Understanding Pet Behaviour

For those who do not speak the same language, verbal communication is out of the question. Pets understand us and communicate to us through behaviour. We call it body language.

ImageWhen a pet performs a behaviour, it may be doing it out of innate requirement such as feeding or grooming or scratching. But sometimes they are trying to tell us something. This may be a species specific communication such as a growl from a dog to warn someone to go away (unfortunately too many people have misunderstood this cross-species communication and been unnecessarily bitten), or a learned communication because a pet has learned that an owner will respond in a specific way if that behaviour is performed.

Some behaviours may be learned or reactive in response to particular triggers. Reactive responses and some learned coping responses can be due to heightened emotional responses.


Animals do have emotions. In fact the part of the brain responsible for emotions has a more similar level of development in animals to humans than the rational part of the brain that is very well developed in humans. So when an animal experiences a heightened state of fear that affects its behaviour in a particular situation, it needs to behave in a way that helps it cope. If we pet owners do not “listen” to the animal seeking help, we could very well be doing our our pet a disservice and we may even be negligent towards the welfare of our pet. If, as a pet owner, our frustration with the behaviour grows and we punish it, we are trying to force our pet to abandon a coping mechanism, which is likely to be seriously detrimental to his/her welfare.
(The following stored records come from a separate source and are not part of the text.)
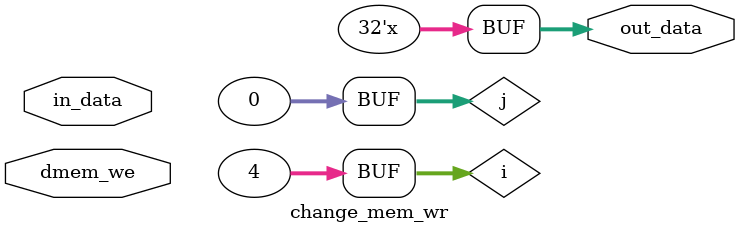
<source format=v>
module change_mem_wr(
    input [3:0] dmem_we,
    input [31:0] in_data,
    output reg [31:0] out_data
    );

integer i;
integer j = 0;

initial begin
    out_data = 32'b0;
end
always @(*) begin
    for (i = 0; i < 4; i = i + 1) begin
        if (dmem_we[i]) begin
            out_data[i*8 +: 8] = in_data[j*8 +: 8];
            j = j + 1;
        end
    end
    j = 0;
end
endmodule
</source>
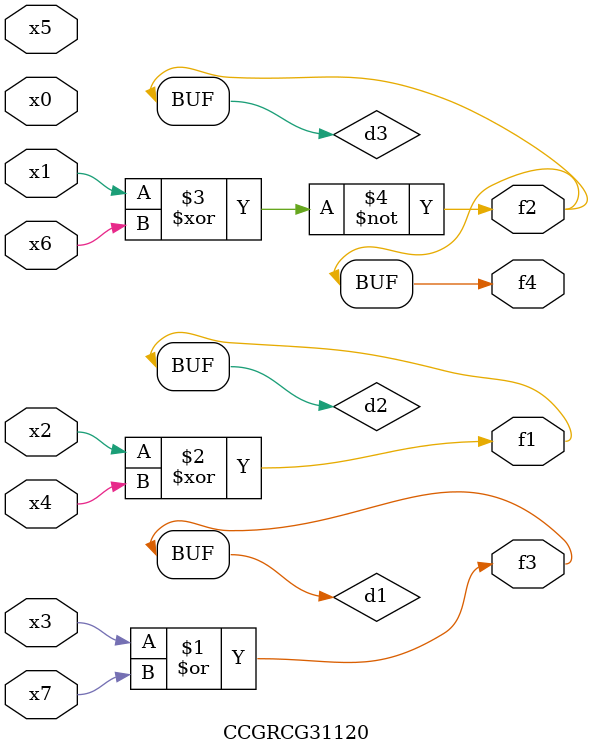
<source format=v>
module CCGRCG31120(
	input x0, x1, x2, x3, x4, x5, x6, x7,
	output f1, f2, f3, f4
);

	wire d1, d2, d3;

	or (d1, x3, x7);
	xor (d2, x2, x4);
	xnor (d3, x1, x6);
	assign f1 = d2;
	assign f2 = d3;
	assign f3 = d1;
	assign f4 = d3;
endmodule

</source>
If behaviour problems are left untreated or are treated inappropriately, the emotional response can progress to become much worse for the animal. Pets can become more fearful of places, objects, weather or people for which they previously had no or little concern. This can progress to become pervasive anxiety and affect many facets of a pet’s life.

It is important that we do not only look towards our own frustrations when a pet behaves undesirably, but try to understand the behaviour for what it is: a call for help from a pet to anyone who may “listen”.